If Moeller's appeal is unsuccessful, he would have to leave by 2010. He said that Lukas was aware of the visa difficulties and that it was best for the family to leave well before the deadline.

An appeal could take six months to hear. Others who have appealed in similar cases have had permanent residency granted by the minister.

John Brumby, who as premier of the state of Victoria is Moeller's employer, has spoken to Moeller and promised to lobby Immigration Minister Chris Evans on his behalf.

"It's a matter of urgency that we get this issue looked into," Brumby said. "We're doing everything we can do to see Dr. Moeller and his family stay in Horsham."

Rural Doctors Association President Nola Maxfield said that Evans should overturn the decision immediately rather than waiting to act until the outcome of the appeal is known.

"Overseas-trained doctors should get all the gratitude and support we can offer, because without them the pressure on the health system would be enormous," she said.

Politicians: appeal should be fast-tracked

John Forrest, the member of parliament for Horsham, has joined calls for the appeals process to be fast-tracked to ensure Moeller is not lost to Horsham.

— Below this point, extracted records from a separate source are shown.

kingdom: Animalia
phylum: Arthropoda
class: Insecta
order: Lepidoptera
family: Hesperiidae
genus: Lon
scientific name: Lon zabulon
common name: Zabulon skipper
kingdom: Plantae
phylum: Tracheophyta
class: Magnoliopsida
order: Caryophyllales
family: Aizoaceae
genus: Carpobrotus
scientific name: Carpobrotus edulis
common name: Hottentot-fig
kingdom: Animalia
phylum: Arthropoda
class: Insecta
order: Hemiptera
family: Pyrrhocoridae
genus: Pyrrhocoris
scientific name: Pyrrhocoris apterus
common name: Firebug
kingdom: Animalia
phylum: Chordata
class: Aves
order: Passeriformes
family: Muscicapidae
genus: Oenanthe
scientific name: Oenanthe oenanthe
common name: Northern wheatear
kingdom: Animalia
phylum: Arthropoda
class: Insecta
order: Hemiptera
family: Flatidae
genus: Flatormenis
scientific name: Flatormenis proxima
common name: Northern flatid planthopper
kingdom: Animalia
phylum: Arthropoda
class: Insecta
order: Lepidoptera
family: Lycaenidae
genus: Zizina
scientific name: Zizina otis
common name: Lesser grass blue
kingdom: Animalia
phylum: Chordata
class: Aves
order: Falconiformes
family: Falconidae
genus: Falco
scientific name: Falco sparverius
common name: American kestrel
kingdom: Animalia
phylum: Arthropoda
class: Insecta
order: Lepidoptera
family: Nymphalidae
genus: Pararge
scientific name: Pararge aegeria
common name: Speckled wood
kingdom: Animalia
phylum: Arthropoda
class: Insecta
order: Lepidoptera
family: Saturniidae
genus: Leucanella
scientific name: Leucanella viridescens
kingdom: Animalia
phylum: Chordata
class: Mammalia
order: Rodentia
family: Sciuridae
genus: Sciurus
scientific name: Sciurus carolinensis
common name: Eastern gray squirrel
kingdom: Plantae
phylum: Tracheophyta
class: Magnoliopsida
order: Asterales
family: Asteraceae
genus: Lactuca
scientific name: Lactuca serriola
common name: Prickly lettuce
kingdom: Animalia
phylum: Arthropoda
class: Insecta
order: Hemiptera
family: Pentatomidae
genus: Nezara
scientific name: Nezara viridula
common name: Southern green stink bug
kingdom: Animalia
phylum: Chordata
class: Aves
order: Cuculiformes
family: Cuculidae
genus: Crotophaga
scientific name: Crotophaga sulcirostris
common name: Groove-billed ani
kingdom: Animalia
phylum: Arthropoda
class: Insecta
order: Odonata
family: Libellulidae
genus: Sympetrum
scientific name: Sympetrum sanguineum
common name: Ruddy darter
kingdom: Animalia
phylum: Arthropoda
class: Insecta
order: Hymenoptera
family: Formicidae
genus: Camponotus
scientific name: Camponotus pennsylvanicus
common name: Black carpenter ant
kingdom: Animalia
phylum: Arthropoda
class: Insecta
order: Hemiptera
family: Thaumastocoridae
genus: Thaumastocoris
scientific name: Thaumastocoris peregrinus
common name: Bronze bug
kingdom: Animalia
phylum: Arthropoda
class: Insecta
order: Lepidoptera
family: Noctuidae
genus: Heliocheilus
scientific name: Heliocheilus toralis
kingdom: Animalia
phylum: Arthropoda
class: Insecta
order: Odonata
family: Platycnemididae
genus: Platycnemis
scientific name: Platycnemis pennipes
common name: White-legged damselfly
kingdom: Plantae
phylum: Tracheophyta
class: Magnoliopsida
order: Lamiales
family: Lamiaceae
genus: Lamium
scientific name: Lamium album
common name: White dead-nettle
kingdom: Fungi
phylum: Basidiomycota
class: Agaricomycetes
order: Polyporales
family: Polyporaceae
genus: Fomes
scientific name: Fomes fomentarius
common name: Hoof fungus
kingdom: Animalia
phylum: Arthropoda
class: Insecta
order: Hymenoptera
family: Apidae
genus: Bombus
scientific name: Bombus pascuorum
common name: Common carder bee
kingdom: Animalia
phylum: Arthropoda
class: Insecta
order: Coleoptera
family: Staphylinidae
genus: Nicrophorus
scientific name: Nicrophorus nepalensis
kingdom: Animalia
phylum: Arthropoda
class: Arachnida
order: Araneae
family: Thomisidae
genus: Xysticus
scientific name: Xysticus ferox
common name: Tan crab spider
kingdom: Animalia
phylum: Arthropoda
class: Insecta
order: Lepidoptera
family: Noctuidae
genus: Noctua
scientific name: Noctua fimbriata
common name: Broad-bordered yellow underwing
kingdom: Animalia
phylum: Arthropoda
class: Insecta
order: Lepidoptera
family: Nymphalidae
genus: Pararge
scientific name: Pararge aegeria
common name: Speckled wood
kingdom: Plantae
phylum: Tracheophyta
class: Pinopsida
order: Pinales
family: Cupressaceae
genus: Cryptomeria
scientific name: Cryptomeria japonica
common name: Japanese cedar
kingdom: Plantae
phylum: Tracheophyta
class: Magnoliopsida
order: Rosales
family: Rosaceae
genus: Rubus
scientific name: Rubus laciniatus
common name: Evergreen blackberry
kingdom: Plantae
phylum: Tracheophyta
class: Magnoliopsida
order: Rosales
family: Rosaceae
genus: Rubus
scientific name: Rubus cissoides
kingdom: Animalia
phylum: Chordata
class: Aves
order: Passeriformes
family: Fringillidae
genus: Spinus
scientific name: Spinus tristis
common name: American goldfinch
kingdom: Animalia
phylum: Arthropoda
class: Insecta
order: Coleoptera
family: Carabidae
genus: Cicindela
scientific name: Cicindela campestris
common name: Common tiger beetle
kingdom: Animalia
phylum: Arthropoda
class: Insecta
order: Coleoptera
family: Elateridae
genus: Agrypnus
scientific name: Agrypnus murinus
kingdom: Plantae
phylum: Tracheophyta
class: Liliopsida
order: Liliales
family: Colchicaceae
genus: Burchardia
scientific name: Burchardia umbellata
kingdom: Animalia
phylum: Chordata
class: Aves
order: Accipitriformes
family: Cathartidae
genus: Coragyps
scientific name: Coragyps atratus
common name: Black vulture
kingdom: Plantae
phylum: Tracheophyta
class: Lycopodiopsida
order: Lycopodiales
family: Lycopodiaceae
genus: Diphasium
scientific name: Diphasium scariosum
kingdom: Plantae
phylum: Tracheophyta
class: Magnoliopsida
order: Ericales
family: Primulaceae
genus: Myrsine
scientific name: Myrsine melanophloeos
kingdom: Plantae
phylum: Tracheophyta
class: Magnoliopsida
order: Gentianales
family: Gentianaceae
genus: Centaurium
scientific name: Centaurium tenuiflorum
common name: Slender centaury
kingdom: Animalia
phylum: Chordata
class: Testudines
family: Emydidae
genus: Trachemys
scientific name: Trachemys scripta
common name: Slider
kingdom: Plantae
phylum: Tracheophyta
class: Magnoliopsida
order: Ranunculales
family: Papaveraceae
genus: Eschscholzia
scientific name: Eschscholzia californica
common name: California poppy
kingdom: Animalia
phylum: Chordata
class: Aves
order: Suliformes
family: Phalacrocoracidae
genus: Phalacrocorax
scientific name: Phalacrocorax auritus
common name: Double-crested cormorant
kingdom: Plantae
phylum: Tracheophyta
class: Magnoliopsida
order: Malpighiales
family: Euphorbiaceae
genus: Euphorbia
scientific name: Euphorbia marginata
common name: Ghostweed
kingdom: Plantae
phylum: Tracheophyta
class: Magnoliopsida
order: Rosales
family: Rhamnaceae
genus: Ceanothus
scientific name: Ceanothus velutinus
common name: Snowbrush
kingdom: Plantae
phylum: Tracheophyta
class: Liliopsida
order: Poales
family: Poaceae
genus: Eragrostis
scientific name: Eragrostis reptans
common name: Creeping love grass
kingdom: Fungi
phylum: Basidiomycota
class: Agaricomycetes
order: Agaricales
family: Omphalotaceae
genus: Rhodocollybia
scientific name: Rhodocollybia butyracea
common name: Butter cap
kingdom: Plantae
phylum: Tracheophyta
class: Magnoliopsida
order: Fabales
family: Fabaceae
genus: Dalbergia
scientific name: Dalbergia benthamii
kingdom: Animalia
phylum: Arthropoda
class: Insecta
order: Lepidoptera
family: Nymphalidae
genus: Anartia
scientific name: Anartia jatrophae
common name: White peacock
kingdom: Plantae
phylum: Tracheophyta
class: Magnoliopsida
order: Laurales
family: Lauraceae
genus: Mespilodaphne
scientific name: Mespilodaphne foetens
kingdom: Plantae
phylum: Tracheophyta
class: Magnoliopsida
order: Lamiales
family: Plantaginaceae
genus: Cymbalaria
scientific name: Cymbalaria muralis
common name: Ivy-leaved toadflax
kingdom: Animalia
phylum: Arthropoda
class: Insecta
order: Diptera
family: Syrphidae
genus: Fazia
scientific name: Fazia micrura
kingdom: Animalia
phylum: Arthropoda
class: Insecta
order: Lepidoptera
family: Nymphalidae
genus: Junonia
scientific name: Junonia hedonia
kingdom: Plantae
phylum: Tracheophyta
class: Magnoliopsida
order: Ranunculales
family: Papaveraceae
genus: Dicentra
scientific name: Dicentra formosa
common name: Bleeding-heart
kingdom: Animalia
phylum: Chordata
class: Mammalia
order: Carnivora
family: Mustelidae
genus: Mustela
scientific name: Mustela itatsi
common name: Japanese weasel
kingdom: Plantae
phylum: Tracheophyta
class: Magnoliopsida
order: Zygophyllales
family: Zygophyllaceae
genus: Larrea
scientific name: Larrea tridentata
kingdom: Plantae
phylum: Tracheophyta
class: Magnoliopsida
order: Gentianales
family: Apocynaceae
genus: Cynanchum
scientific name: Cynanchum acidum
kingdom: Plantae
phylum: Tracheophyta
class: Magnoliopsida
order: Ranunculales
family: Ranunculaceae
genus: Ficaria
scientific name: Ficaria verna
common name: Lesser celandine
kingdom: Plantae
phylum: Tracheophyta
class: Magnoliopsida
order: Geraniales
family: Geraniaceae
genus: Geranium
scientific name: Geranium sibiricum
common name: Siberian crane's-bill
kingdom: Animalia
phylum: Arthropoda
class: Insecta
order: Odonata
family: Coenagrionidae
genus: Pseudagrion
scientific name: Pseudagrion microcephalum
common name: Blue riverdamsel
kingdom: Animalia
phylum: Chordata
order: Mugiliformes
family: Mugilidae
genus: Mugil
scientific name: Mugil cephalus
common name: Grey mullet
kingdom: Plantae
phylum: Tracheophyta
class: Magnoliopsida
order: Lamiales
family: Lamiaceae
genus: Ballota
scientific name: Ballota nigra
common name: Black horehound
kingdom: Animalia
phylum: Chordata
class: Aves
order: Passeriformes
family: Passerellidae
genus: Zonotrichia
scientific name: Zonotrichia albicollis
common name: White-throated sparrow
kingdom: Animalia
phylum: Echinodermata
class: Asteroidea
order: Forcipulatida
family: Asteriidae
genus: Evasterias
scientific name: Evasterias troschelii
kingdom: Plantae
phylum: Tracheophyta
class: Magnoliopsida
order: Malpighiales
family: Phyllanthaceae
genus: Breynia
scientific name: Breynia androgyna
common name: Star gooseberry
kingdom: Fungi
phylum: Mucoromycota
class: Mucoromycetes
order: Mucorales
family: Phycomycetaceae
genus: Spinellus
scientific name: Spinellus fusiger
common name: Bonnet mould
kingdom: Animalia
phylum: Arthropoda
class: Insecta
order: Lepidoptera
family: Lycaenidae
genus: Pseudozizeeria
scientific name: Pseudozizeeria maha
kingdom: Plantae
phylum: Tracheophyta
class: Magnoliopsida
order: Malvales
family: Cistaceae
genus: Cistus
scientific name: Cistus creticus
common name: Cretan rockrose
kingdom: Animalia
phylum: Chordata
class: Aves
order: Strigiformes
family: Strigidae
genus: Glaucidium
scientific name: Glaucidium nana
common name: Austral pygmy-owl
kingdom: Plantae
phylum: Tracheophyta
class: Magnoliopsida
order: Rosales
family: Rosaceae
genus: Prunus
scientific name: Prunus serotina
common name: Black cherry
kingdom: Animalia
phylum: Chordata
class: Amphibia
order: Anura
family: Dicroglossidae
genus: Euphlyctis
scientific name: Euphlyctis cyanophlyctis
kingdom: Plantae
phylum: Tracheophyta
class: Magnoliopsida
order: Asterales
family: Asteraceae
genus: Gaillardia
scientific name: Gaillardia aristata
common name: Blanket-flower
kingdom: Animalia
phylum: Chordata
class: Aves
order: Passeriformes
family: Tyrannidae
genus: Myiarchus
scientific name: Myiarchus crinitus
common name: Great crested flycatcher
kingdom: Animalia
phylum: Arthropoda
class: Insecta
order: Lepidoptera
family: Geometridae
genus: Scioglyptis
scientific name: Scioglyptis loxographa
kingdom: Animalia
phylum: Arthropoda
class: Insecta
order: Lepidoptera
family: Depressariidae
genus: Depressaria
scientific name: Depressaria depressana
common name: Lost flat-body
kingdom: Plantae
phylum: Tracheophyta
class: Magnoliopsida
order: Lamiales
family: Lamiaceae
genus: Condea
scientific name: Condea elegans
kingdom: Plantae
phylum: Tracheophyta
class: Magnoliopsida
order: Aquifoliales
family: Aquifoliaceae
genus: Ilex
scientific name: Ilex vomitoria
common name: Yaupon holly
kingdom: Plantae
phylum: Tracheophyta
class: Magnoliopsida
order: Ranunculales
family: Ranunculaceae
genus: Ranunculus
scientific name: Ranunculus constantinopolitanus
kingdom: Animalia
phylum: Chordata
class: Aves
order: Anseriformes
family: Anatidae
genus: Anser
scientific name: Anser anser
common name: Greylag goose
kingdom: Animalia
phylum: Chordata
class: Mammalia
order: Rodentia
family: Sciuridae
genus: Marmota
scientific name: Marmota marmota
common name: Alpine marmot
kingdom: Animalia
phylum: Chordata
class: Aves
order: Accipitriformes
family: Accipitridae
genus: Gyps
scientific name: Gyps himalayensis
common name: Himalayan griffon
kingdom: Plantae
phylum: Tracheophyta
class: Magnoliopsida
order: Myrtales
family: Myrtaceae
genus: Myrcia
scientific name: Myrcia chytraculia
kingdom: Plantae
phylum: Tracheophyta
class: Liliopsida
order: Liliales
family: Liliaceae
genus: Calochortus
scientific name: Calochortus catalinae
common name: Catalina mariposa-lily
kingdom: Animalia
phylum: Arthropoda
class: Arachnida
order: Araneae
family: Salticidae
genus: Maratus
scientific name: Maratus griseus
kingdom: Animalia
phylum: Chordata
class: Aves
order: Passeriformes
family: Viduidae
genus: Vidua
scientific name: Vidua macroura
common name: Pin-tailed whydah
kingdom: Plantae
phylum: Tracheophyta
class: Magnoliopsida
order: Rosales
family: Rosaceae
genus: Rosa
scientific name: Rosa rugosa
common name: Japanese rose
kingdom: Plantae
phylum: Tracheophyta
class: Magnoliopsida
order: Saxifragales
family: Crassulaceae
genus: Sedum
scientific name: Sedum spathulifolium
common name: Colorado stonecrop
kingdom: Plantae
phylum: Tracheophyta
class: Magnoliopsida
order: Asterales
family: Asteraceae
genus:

Human Rights Commissioner Graeme Innes is lobbying on Moeller's behalf, arguing that the law must be changed to remove the ability of the government to discriminate against people with disabilities in visa cases.

"The Moeller case is by no means the first time this situation has come up, and I don't expect it to be the last, which is why a change in the law is necessary," Innes said.

According to the Immigration Department ruling, the potential cost of care for Lukas "would be several hundred thousand dollars over his lifetime."

Moeller has disputed this, saying Lukas attends a mainstream school, that the family is ready to cover any additional cost, and that as a well-qualified professional in high demand he is unlikely to face unemployment.